A USP é quase linda, mas é feia

Universidade se torna mais produtiva e custa menos que escolas privadas boas, mas é lerda e não presta contas

A USP PERDE alguns professores para escolas privadas que pagam bem. Não se trata de vaga nem de voga, mas o caso deixou de ser raro. A maioria não deixa a universidade devido à infra-estrutura de pesquisa, ao prestígio ou pelo ambiente intelectual. Ou a tudo isso e mais os complementos de renda oferecidos pelo trabalho em fundações ou por encomendas privadas.
A USP ainda não perde a maioria dos melhores estudantes de São Paulo, mas os divide com a Unicamp e enfrenta a concorrência de boas escolas especializadas de economia, matemática, engenharia. Quantos estudantes ainda prefeririam a USP se seus cursos fossem pagos?
Pesquisa, ambiente intelectual e a maioria dos melhores estudantes ainda fazem a USP. E por quais outros critérios a universidade deveria ser julgada? Pelo seu futuro, talvez; pela produtividade, decerto, embora a medida da eficiência universitária seja um problema (que nem por isso deve ser tratado com a nonchalance do faz-de-conta que suscitam os relatórios burocráticos de produção).
Ao menos desde os anos 90, a USP torna-se mais produtiva. Há mais estudantes por professor, embora uspianos questionem a qualidade da formação de classes de uma centena de alunos. O número de publicações científicas, as de padrão internacional, por docente é 51% maior que em 2000; há mais doutores a dar aulas.
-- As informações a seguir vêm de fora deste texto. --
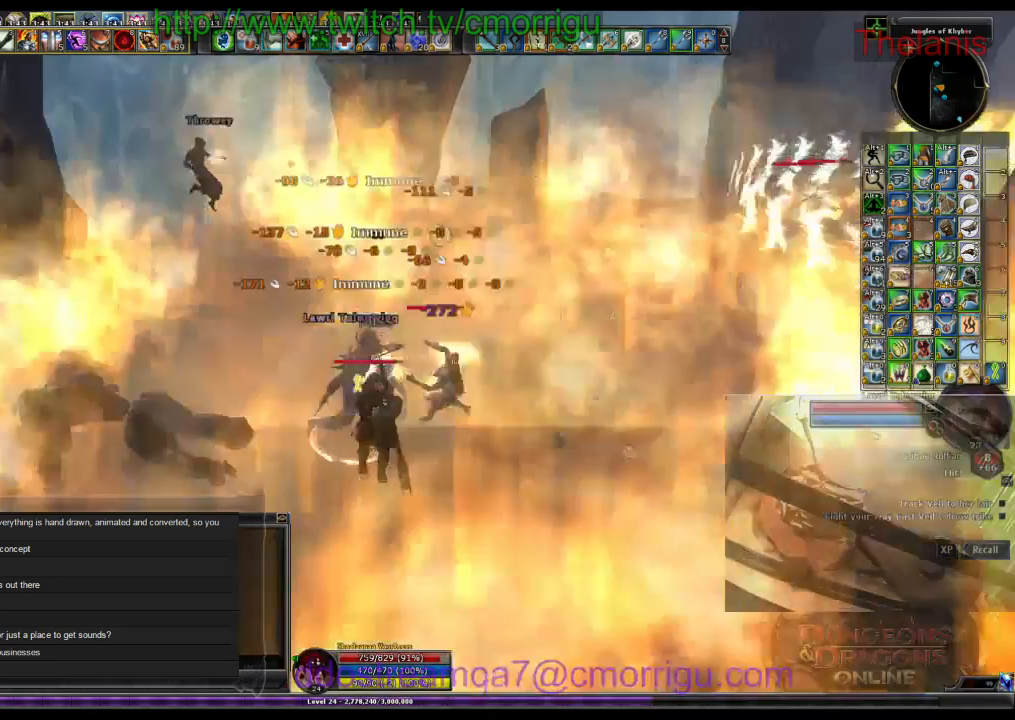
{"keys": [], "events": []}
A USP é cara? Faça-se uma conta tonta, dividir o orçamento pelo total de alunos de graduação e pós: dá uns R$ 2.300 mensais por cabeça. Boas escolas privadas de economia e direito de São Paulo, sob supergerentes ou "gente do mercado", cobram uns R$ 2.000 mensais. Mas tais escolas nem de longe bancam a massa de laboratórios, pesquisas, museus, hospitais e serviços da USP. Ou seu grave gasto com aposentados, que levou 19% da despesa total de 2006.
Comparação global? Harvard gasta R$ 26 mil mensais por aluno. Mas quem quer brincar de numeralha terá de fazer algo mais sofisticado que continhas de privatistas raivosos ignaros. Por falar nisso, cabe porém discutir se os uspianos formados deveriam contribuir, na medida de sua renda, para a universidade (sim, pagar o curso ex post). Isso é solidariedade social e intergeracional, não "mercantilização do ensino".
Mas a USP é lerda. Sua burocracia e seu sistema de decisão são ineptos em inovação institucional. A USP não oferece novos formatos de cursos num mundo cambiante. Pouco reage a cursos decadentes ou que jamais se firmaram. É lerda em criar patentes, embora não deva se tornar um balcão de soluções para empresas e programas sociais, como pregam mercadistas ou esquerdóides.
A USP porém não publica periodicamente uma carta de objetivos e compromissos que possam ser verificados pelo público. Não demonstra a qualidade de seus formados. Não presta contas, afora a contabilidade comezinha. Tende a soçobrar sob o peso dos aposentados, sobre o que se finge de morta. Reage a cobranças com passividade ou por meio da militância corporativista e retrógrada.
O debate suscitado pelos decretos Serra é medíocre. É pífia a crítica à USP de um setor privado que mal investe em ciência. Governos ora nada têm a dizer à universidade. Sim, tanto zunzum e tudo ficará na mesma.